─── QUOTED PASSAGE

The FDA has tested 45 samples of distillers’ grains from ethanol plants and in over half of them detected antibiotics, including virginiamycin, erythromycin and tylosin. NGFA later learned that the concentration of those antibiotics exceeded the level (0.5 ppm) from a letter of no objection relating to virginiamycin issued in 1993 to the predecessor of Philbro Animal Health. There are no safe levels established for the other two antibiotics in feed grain. The FDA has 15 more samples to test and intends to make its final report available this summer.

 

With regard to biodiesel-derived glycerin, Dr. McChesney stated that the FDA does not consider it to be GRAS, or generally recognized as safe, for use as animal feed. Two issues raised concerns: 

 

·         Many samples contained more methanol than the 150 ppm level recognized as safe for animal feed; and

 

·         Samples contained salt in concentrations as high as 16,500 ppm.

──────
─── ENTRIES SHOWN

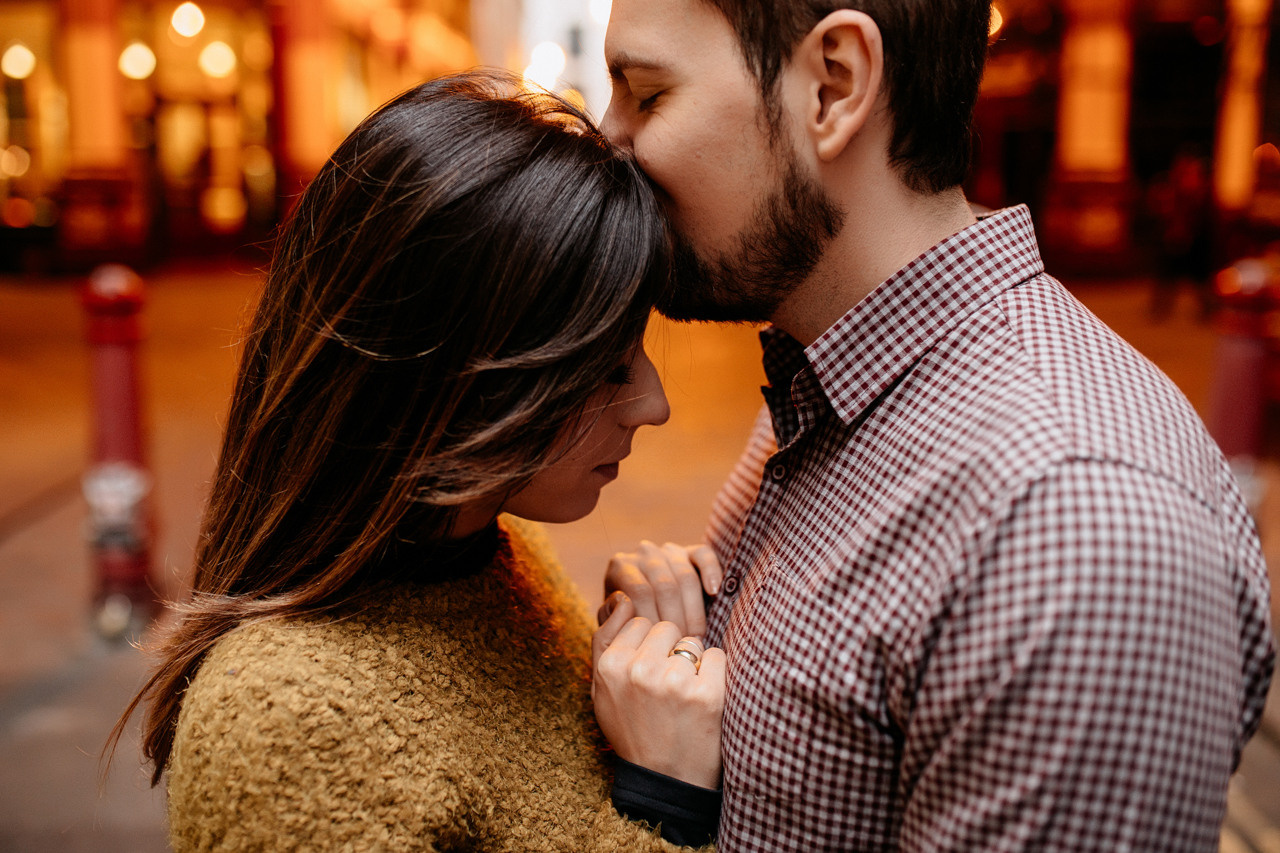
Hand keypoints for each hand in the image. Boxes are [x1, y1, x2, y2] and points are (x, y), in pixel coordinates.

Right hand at [592, 597, 725, 788]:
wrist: (667, 781)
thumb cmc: (633, 730)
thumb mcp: (602, 691)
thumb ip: (604, 641)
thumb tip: (622, 597)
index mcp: (610, 666)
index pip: (638, 621)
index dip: (646, 645)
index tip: (647, 672)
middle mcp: (639, 670)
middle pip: (667, 627)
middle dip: (671, 650)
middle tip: (667, 687)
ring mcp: (674, 681)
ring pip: (693, 641)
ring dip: (694, 663)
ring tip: (684, 696)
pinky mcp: (708, 694)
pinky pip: (718, 657)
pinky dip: (716, 675)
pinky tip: (703, 699)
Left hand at [599, 541, 722, 636]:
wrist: (642, 609)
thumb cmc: (625, 621)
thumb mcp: (612, 622)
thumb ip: (611, 617)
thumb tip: (624, 602)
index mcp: (621, 567)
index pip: (639, 592)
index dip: (653, 621)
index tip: (660, 647)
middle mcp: (644, 553)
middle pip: (665, 586)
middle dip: (675, 620)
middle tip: (680, 646)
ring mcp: (668, 550)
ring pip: (686, 577)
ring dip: (693, 611)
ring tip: (694, 637)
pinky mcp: (691, 551)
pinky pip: (704, 555)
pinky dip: (711, 572)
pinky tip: (714, 592)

──────

REQUIRED TASKS
1 – Reproduce the FDA feed testing passage starting at "The FDA has tested" and ending at "available this summer.", renaming "ethanol plants" as "biofuel facilities".
2 – Write what comes next in the passage on FDA findings about distillers' grains and glycerin.
This material has no connection to the passage on FDA feed testing.

OUTPUTS FOR THE TASKS
1 –
The FDA has tested 45 samples of distillers’ grains from biofuel facilities and in over half of them detected antibiotics, including virginiamycin, erythromycin and tylosin. NGFA later learned that the concentration of those antibiotics exceeded the level (0.5 ppm) from a letter of no objection relating to virginiamycin issued in 1993 to the predecessor of Philbro Animal Health. There are no safe levels established for the other two antibiotics in feed grain. The FDA has 15 more samples to test and intends to make its final report available this summer.

2 –
 

Accordingly, the FDA will be conducting a safety review of glycerin as a by-product of biodiesel. This will focus on the type of feedstock used, the manufacturing process and how the glycerin is introduced into feed. 

 

Developing markets for by-products has been a significant challenge for the emerging biofuels industry. The latest news of the FDA’s concerns about both distillers’ grains and glycerin will increase those challenges in an already difficult environment.